Both the functions fclust and fclust_plot are managed by a set of options.

The second group of functions also includes 4 functions (ftest, ftest_plot, ftest_write and ftestread) which allow to test the significance (i) of different components that belong to the interactive system, basic combinatorial analysis, (ii) of different assemblages that compose the dataset, (iii) of different observed performances if it is the case, and (iv) to evaluate the robustness of component clustering if several performances were observed.

• ftest does different computations depending on the options chosen. All tests are time-consumming, because they are based on repeated combinatorial analysis done on slightly modified datasets.

• ftest_plot plots numerous graphs for illustrating results.

• ftest_write and ftest_read allow to save and load, respectively, the results of testing.

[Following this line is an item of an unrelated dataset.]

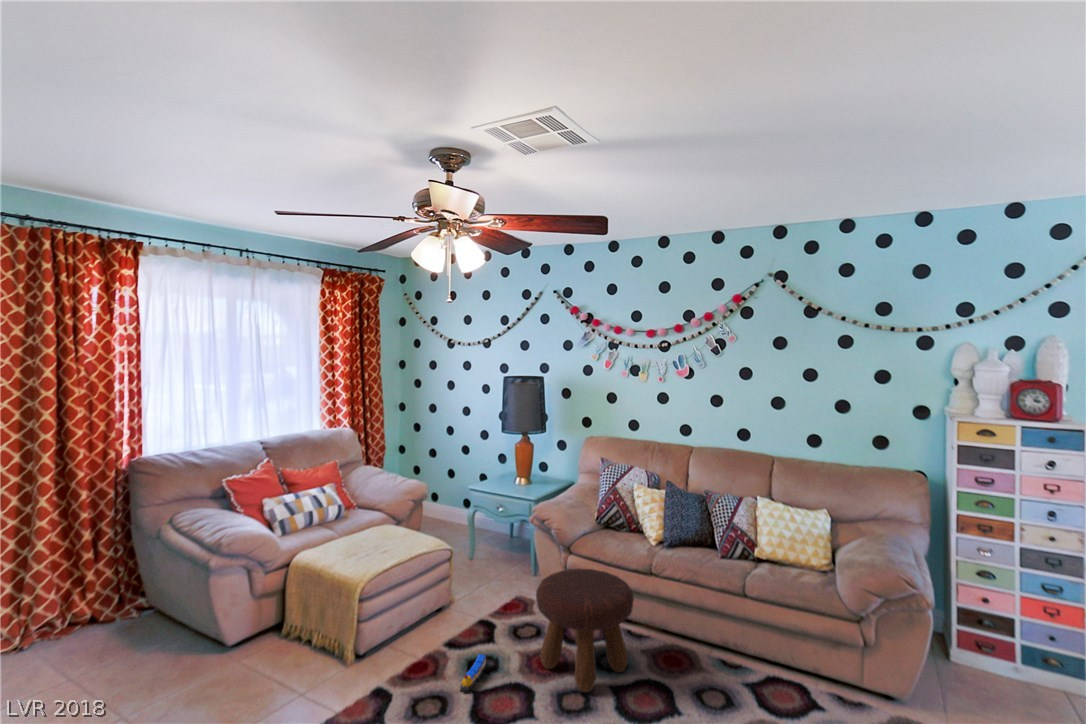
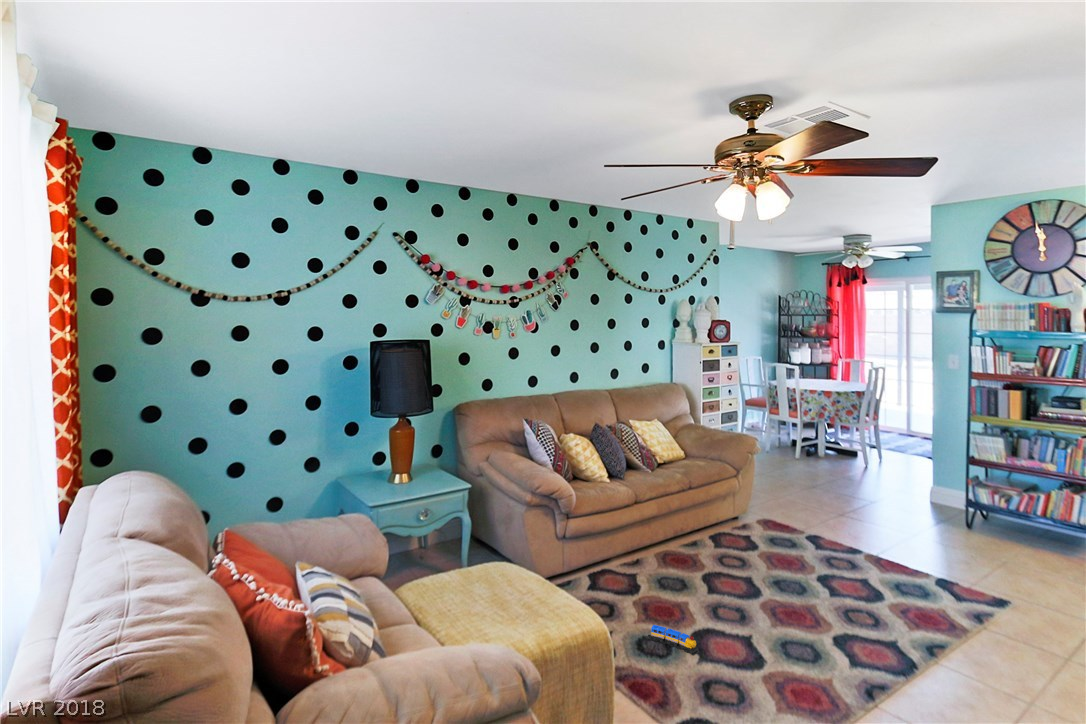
footstool: present [536,569,634,692] -> none [629,505,721,607]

All the functions are managed by a set of options. However, the package functClust shows all the functions used for analysing a dataset by a functional clustering and plot the results. Each function can be directly used for specific computation or plotting.

## Note

Note that some computations are time-consuming. To facilitate the monitoring of the smooth running of the computations, informations are written on the Console and graphs are drawn on the Plots panel. The writting are enable or disable by the “verbose” option.

getOption("verbose")
#> [1] FALSE
# to follow the computations
options(verbose = TRUE)
# to deactivate the option
options(verbose = FALSE)

## Availability and installation of functClust

The package functClust (version 0.1.0) is available on :

It can be load and install with:

#install.packages("functClust")

## References

Jaillard, B., Richon, C., Deleporte, P., Loreau, M. and Violle, C. (2018) An a posteriori species clustering for quantifying the effects of species interactions on ecosystem functioning. Methods in Ecology and Evolution, 9:704-715. https://doi.org/10.1111/2041-210X.12920

Jaillard, B., Deleporte, P., Loreau, M. and Violle, C. (2018) A combinatorial analysis using observational data identifies species that govern ecosystem functioning. PLoS ONE 13(8): e0201135. https://doi.org/10.1371/journal.pone.0201135

Jaillard, B., Deleporte, P., Isbell, F., Loreau, M. and Violle, C. (submitted) Identifying plant functional groups that govern ecosystem functioning in a long-term biodiversity experiment.